Trying to tune out a mechanical/lube problem is poor practice and not a long term solution. Poor motor commutation (worn brushes) can cause instability in servo performance, but again, not as likely as a mechanical issue.
 
I still have this problem I added a bunch of oil to the ways with an oil can and no difference. I took the brushes out and cleaned the carbon powder off them.The commutator didnt look to bad still shiny copper. There is tape around the end cap where the encoder is and it looks like the end might be bad on the cable. How do I figure out what cable I need if the ends bad?
 
I still have this problem I added a bunch of oil to the ways with an oil can and no difference. I took the brushes out and cleaned the carbon powder off them.The commutator didnt look to bad still shiny copper. There is tape around the end cap where the encoder is and it looks like the end might be bad on the cable. How do I figure out what cable I need if the ends bad?
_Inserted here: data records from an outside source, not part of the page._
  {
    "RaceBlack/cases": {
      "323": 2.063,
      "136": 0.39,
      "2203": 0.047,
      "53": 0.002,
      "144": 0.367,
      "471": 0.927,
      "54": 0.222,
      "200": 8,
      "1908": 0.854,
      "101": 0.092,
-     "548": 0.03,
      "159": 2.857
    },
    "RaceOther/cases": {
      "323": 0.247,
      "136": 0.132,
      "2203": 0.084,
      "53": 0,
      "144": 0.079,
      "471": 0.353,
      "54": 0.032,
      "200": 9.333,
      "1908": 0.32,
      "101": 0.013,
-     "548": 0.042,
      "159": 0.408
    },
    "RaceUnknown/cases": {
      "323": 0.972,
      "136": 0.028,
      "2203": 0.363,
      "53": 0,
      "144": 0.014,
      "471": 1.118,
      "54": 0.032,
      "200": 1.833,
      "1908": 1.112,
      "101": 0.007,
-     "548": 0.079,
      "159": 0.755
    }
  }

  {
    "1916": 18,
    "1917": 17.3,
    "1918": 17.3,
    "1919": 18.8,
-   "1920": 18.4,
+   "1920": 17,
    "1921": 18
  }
What I would do is determine if we have a mechanical problem with the ways/ball screw/ball nut/thrust bearings...
OR a problem with the motor/servo/wiring/tuning...
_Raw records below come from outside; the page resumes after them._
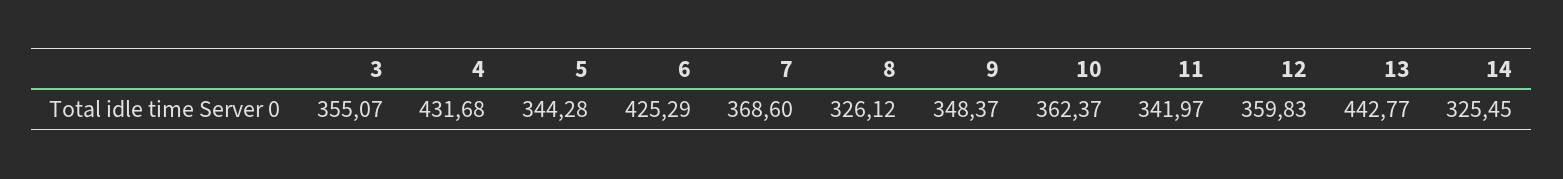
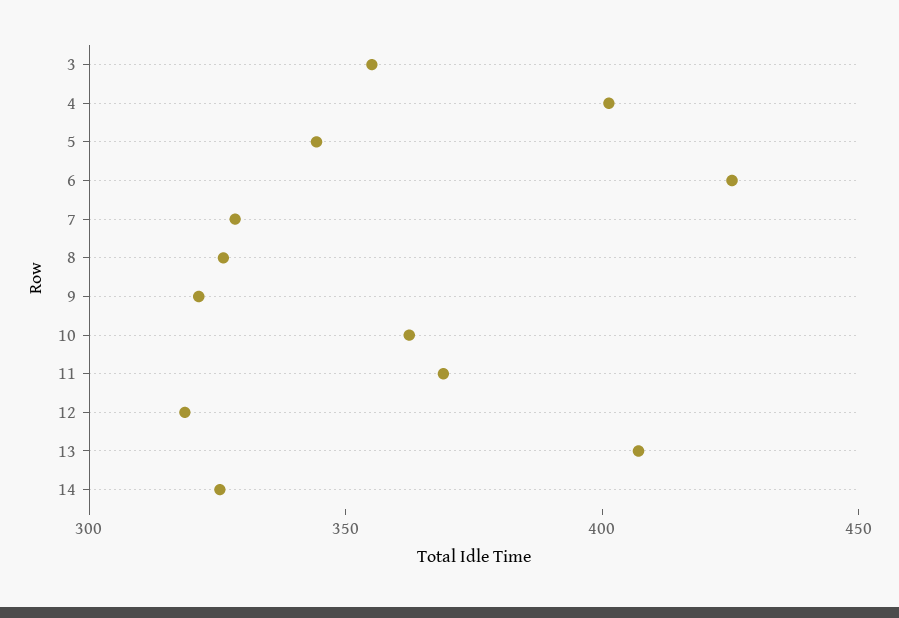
  {
    "3": 355.07,
-   "4": 431.68,
+   "4": 400,
    "5": 344.28,
    "6": 425.29,
-   "7": 368.6,
+   "7": 330,
    "8": 326.12,
-   "9": 348.37,
+   "9": 320,
    "10": 362.37,
-   "11": 341.97,
+   "11": 370,
-   "12": 359.83,
+   "12": 320,
-   "13": 442.77,
+   "13": 410,
    "14": 325.45
  }

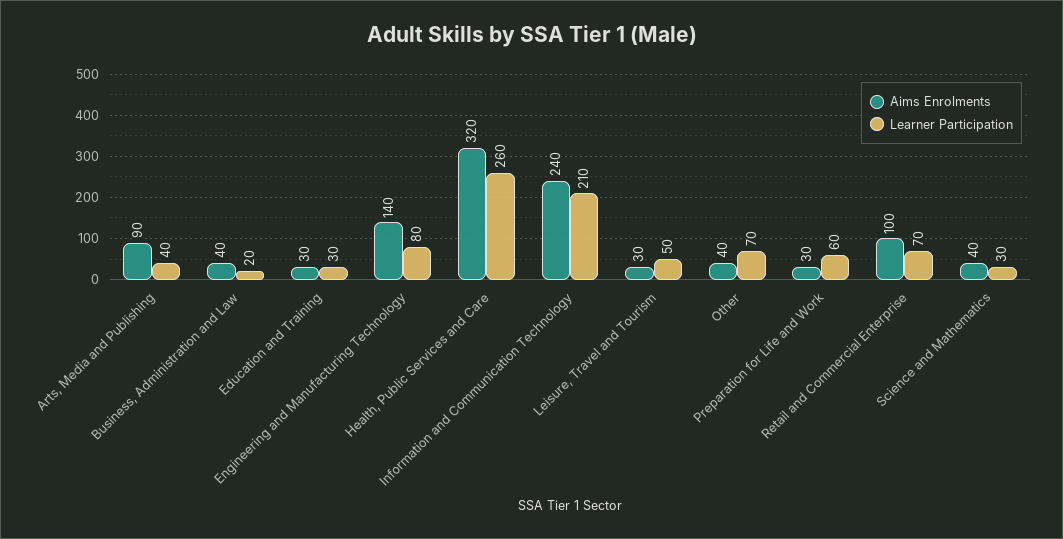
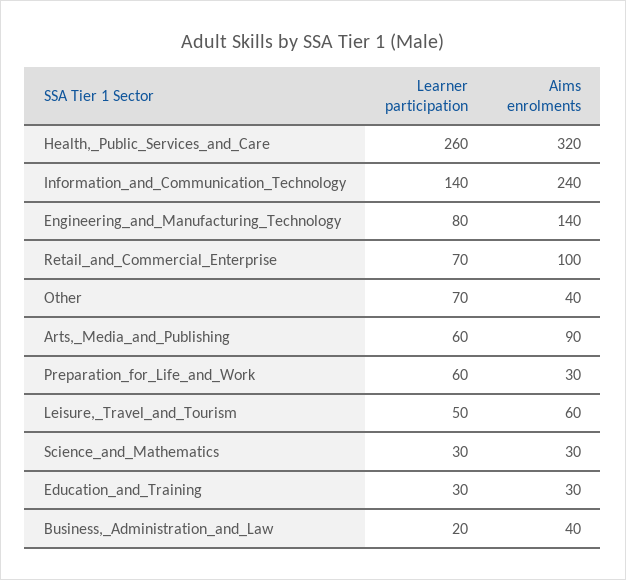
  {
    "Aims Enrolments": {
      "Arts, Media and Publishing": 90,
      "Business, Administration and Law": 40,
      "Education and Training": 30,
      "Engineering and Manufacturing Technology": 140,
      "Health, Public Services and Care": 320,
      "Information and Communication Technology": 240,
-     "Leisure, Travel and Tourism": 30,
+     "Leisure, Travel and Tourism": 60,
      "Other": 40,
      "Preparation for Life and Work": 30,
      "Retail and Commercial Enterprise": 100,
-     "Science and Mathematics": 40
+     "Science and Mathematics": 30
    },
    "Learner Participation": {
-     "Arts, Media and Publishing": 40,
+     "Arts, Media and Publishing": 60,
      "Business, Administration and Law": 20,
      "Education and Training": 30,
      "Engineering and Manufacturing Technology": 80,
      "Health, Public Services and Care": 260,
-     "Information and Communication Technology": 210,
+     "Information and Communication Technology": 140,
      "Leisure, Travel and Tourism": 50,
      "Other": 70,
      "Preparation for Life and Work": 60,
      "Retail and Commercial Enterprise": 70,
      "Science and Mathematics": 30
    }
  }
Right now, it seems you're going at it kind of willy nilly. Have you eliminated a clunky ball nut yet? Thrust
bearings??

Pull the motor off and see what it does by itself.. Then put a drill on the coupling and see what you
can feel.. Now we have easily halved where our problems can be.. If its on the motor side, swap the
X and the Y motors.. If it follows the motor, we know where the problem is, if it doesn't, we've
eliminated another thing.. Now swap the driver boards/control cards.. If all the X axis pieces end
up on the Y, and the problem is still on the X, now we got a wiring problem..
 
Are the ways getting oil???? Squirting some on them doesn't do much if the wipers are any good. You need to know that the auto oiler is doing it's job. If not your machine will be ready for the scrapper in little time.
 
I still have this problem I added a bunch of oil to the ways with an oil can and no difference. I took the brushes out and cleaned the carbon powder off them.The commutator didnt look to bad still shiny copper. There is tape around the end cap where the encoder is and it looks like the end might be bad on the cable. How do I figure out what cable I need if the ends bad?

Been a year and a half, and you squirted some oil on the ways, cleaned the brushes up and now you are scratching your head??? Read through the thread again, follow some of the advice given that long ago. Obviously squirting oil on stuff isn't going to fix the problem.